Instruction: The answer must consist of every line in the data that contains "tidak".

Records:
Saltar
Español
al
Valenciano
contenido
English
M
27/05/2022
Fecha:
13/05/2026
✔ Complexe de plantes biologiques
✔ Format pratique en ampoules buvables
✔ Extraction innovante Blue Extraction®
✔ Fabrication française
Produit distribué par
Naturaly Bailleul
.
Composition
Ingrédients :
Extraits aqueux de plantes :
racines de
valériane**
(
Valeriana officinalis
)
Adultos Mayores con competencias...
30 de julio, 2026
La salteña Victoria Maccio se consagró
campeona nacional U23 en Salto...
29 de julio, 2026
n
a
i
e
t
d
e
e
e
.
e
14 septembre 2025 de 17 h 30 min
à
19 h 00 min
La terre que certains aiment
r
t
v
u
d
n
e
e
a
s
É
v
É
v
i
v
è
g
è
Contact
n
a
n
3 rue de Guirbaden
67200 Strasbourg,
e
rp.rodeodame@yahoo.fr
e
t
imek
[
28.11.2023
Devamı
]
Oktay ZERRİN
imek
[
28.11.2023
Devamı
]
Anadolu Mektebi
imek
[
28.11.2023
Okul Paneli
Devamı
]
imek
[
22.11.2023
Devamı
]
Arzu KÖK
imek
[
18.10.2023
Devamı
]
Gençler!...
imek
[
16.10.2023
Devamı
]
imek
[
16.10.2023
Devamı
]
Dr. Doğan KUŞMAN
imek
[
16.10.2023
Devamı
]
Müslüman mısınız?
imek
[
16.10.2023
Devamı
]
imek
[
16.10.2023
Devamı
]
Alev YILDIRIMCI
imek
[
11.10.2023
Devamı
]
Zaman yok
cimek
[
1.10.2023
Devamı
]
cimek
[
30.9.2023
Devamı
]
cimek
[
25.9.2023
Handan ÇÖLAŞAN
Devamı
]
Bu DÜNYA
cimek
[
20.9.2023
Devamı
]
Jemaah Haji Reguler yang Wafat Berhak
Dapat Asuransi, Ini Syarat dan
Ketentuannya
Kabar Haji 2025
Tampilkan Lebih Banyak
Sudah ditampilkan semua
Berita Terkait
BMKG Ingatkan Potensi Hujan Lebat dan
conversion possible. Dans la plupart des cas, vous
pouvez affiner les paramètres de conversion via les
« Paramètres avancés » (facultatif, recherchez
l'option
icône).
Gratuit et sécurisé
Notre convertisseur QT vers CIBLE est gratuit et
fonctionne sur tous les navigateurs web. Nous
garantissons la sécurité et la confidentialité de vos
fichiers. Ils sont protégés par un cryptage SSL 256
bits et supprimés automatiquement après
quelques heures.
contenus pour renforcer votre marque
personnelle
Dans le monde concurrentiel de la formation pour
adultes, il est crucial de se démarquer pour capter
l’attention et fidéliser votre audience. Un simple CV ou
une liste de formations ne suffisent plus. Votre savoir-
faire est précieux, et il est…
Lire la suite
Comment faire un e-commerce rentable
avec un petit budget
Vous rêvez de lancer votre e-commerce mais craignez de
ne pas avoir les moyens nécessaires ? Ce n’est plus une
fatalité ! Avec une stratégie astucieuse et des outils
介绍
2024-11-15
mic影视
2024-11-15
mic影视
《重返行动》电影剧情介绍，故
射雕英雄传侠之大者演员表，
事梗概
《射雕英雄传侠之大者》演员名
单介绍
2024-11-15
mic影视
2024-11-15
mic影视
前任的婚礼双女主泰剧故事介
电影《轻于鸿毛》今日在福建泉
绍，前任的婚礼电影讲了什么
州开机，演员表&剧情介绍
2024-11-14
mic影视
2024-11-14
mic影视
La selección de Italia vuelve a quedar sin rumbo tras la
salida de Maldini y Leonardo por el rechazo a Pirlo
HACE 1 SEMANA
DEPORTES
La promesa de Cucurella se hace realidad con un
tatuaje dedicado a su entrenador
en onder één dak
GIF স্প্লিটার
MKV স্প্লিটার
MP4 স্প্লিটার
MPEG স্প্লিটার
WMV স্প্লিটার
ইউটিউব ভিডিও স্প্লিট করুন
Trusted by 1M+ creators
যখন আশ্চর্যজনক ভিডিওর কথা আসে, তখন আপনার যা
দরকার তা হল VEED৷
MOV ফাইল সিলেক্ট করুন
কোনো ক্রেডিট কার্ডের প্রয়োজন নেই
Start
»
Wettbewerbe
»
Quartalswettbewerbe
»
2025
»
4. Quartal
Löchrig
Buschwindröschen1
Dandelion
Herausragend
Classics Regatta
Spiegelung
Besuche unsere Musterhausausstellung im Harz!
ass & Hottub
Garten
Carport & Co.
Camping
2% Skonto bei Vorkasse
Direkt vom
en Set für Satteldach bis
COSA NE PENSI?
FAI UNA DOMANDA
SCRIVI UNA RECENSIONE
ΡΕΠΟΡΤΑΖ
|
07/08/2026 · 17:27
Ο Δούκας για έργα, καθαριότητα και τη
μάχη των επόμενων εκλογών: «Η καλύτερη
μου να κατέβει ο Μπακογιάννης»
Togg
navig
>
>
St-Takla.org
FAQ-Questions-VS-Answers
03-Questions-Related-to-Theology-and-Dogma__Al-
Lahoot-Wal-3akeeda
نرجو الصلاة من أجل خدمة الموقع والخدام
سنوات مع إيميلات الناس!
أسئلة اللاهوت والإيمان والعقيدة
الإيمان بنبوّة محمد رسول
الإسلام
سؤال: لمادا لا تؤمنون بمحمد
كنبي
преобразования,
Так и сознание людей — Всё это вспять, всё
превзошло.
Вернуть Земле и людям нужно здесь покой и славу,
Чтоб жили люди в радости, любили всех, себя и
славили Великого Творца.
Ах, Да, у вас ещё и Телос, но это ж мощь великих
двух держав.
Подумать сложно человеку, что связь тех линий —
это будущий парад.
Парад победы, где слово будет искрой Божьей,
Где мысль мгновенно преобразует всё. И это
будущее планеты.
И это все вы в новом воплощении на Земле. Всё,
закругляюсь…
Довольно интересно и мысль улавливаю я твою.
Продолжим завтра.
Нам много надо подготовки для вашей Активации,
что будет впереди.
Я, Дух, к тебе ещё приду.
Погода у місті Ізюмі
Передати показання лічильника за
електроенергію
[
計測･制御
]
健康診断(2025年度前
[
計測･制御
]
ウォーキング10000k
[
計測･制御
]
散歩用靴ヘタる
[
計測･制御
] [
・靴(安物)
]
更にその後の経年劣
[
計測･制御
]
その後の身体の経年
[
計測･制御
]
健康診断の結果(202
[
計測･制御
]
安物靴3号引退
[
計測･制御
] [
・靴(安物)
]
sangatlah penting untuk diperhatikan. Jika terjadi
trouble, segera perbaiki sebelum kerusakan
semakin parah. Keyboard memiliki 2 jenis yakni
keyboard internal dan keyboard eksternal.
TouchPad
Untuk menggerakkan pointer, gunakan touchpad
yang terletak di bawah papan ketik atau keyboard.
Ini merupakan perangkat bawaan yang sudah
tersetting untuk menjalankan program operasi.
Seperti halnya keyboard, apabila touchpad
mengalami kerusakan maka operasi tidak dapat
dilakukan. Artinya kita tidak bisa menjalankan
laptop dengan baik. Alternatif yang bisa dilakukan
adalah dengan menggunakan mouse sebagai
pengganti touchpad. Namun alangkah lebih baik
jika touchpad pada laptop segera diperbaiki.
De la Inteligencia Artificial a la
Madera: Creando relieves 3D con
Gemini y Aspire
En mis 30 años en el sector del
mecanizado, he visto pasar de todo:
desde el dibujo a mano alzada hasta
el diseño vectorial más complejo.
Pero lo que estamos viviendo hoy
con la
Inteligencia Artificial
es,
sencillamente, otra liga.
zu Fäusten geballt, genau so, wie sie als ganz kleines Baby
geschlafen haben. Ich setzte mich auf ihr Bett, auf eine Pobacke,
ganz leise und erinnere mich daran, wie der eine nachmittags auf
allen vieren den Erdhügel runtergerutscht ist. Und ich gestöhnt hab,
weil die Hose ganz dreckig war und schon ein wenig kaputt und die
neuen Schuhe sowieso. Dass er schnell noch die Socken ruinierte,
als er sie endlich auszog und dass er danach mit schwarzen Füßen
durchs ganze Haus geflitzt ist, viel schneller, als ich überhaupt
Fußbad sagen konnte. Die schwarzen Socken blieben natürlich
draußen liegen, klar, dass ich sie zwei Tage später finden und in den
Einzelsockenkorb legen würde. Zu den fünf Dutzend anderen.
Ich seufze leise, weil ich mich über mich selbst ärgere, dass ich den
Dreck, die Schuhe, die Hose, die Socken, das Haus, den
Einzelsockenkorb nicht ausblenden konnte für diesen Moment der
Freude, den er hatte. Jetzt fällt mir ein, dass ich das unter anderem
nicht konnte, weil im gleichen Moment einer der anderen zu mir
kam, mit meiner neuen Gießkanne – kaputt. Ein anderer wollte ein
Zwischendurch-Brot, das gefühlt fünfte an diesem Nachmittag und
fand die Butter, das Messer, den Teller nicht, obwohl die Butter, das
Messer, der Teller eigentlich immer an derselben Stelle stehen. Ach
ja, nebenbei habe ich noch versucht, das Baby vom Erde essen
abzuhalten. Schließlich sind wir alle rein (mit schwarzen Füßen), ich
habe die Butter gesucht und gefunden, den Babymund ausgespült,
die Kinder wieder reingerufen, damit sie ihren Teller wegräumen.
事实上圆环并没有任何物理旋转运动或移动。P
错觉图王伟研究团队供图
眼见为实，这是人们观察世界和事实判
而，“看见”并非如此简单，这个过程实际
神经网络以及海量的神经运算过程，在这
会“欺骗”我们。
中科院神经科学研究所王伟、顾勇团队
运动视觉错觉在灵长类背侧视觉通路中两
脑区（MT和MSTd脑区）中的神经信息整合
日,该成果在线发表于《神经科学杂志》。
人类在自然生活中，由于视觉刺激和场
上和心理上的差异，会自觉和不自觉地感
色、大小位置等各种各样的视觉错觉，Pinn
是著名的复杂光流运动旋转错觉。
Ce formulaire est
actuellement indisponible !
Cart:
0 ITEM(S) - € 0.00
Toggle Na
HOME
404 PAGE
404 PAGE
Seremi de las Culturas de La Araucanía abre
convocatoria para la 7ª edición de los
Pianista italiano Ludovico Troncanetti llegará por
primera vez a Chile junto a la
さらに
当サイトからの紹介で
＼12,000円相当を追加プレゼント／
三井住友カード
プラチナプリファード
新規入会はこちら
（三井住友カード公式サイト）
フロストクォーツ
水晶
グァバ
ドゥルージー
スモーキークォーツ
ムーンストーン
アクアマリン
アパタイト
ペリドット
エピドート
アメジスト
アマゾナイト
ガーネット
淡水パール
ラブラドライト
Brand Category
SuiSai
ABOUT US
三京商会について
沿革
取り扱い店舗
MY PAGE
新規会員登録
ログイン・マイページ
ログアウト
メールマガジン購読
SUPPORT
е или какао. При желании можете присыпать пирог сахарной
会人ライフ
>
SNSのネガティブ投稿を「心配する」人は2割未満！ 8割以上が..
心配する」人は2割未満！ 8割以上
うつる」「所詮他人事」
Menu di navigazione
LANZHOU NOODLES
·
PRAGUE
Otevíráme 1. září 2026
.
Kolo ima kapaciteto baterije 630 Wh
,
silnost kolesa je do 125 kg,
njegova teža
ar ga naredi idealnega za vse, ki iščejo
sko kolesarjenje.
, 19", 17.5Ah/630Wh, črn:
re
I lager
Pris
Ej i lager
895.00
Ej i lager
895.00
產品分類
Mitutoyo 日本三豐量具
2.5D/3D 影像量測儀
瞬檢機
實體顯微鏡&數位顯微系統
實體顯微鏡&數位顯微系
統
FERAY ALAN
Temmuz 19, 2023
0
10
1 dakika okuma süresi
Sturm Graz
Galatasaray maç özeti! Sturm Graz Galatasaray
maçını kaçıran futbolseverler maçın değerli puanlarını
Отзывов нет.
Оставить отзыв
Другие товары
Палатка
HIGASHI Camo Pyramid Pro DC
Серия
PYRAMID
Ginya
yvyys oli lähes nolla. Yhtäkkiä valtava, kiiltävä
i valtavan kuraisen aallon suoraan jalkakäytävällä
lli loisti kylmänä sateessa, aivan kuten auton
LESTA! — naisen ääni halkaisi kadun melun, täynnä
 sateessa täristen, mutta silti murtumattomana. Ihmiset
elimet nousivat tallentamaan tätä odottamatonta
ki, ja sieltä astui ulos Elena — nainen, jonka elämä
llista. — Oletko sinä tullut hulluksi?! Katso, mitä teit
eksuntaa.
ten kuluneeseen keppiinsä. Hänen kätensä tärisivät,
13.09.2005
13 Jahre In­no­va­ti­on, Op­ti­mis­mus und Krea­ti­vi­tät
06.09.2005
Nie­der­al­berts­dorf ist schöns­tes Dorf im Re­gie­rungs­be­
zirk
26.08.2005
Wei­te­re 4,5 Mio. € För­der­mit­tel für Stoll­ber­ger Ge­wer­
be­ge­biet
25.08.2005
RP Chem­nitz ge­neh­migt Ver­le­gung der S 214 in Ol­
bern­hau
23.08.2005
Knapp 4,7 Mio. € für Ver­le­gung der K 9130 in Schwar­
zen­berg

Answer to this problem:
mengalami kerusakan maka operasi tidak dapat
dilakukan. Artinya kita tidak bisa menjalankan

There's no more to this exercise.